Dataset entries:
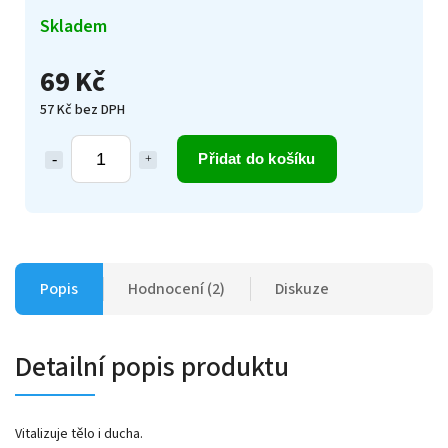
Skladem
69 Kč
57 Kč bez DPH
Přidat do košíku
Popis
Hodnocení (2)
Diskuze
Detailní popis produktu
Vitalizuje tělo i ducha.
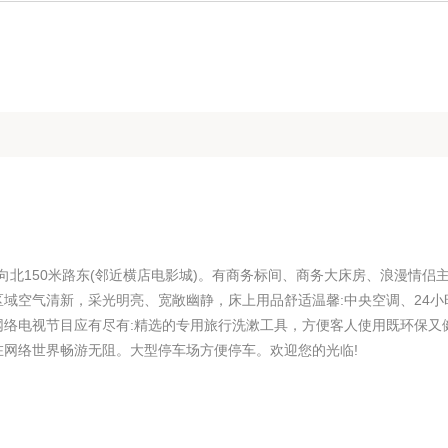
口向北150米路东(邻近横店电影城)。有商务标间、商务大床房、浪漫情侣
域空气清新，采光明亮、宽敞幽静，床上用品舒适温馨:中央空调、24小
网络电视节目应有尽有:精选的专用旅行洗漱工具，方便客人使用既环保又
您在网络世界畅游无阻。大型停车场方便停车。欢迎您的光临!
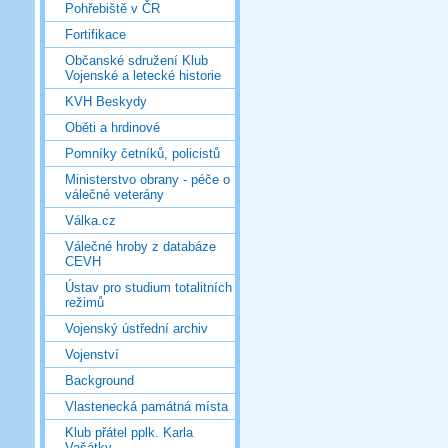
Pohřebiště v ČR
Fortifikace
Občanské sdružení Klub
Vojenské a letecké historie
KVH Beskydy
Oběti a hrdinové
Pomníky četníků, policistů
Ministerstvo obrany - péče o
válečné veterány
Válka.cz
Válečné hroby z databáze
CEVH
Ústav pro studium totalitních
režimů
Vojenský ústřední archiv
Vojenství
Background
Vlastenecká památná místa
Klub přátel pplk. Karla
Vašátky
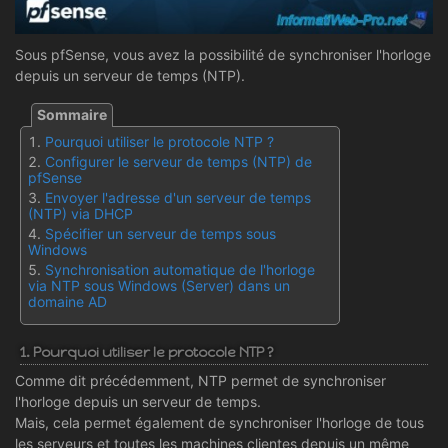
Sous pfSense, vous avez la possibilité de synchroniser l'horloge
depuis un serveur de temps (NTP).
Pourquoi utiliser le protocole NTP ?
Configurer le serveur de temps (NTP) de
pfSense
Envoyer l'adresse d'un serveur de temps
(NTP) via DHCP
Spécifier un serveur de temps sous
Windows
Synchronisation automatique de l'horloge
via NTP sous Windows (Server) dans un
domaine AD
1. Pourquoi utiliser le protocole NTP ?
Comme dit précédemment, NTP permet de synchroniser
l'horloge depuis un serveur de temps.
Mais, cela permet également de synchroniser l'horloge de tous
les serveurs et toutes les machines clientes depuis un même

### REQUEST
Copy every line of text in the data above, word for word, and leave the pictures out of your answer.

### ANSWER BOX
Skladem
69 Kč
57 Kč bez DPH
Přidat do košíku
Popis
Hodnocení (2)
Diskuze
Detailní popis produktu
Vitalizuje tělo i ducha.
口向北150米路东(邻近横店电影城)。有商务标间、商务大床房、浪漫情侣
域空气清新，采光明亮、宽敞幽静，床上用品舒适温馨:中央空调、24小
网络电视节目应有尽有:精选的专用旅行洗漱工具，方便客人使用既环保又
您在网络世界畅游无阻。大型停车场方便停车。欢迎您的光临!
Pohřebiště v ČR
Fortifikace
Občanské sdružení Klub
Vojenské a letecké historie
KVH Beskydy
Oběti a hrdinové
Pomníky četníků, policistů
Ministerstvo obrany - péče o
válečné veterány
Válka.cz
Válečné hroby z databáze
CEVH
Ústav pro studium totalitních
režimů
Vojenský ústřední archiv
Vojenství
Background
Vlastenecká památná místa
Klub přátel pplk. Karla
Vašátky
Sous pfSense, vous avez la possibilité de synchroniser l'horloge
depuis un serveur de temps (NTP).
Pourquoi utiliser le protocole NTP ?
Configurer le serveur de temps (NTP) de
pfSense
Envoyer l'adresse d'un serveur de temps
(NTP) via DHCP
Spécifier un serveur de temps sous
Windows
Synchronisation automatique de l'horloge
via NTP sous Windows (Server) dans un
domaine AD
1. Pourquoi utiliser le protocole NTP ?
Comme dit précédemment, NTP permet de synchroniser
l'horloge depuis un serveur de temps.
Mais, cela permet également de synchroniser l'horloge de tous
les serveurs et toutes les machines clientes depuis un même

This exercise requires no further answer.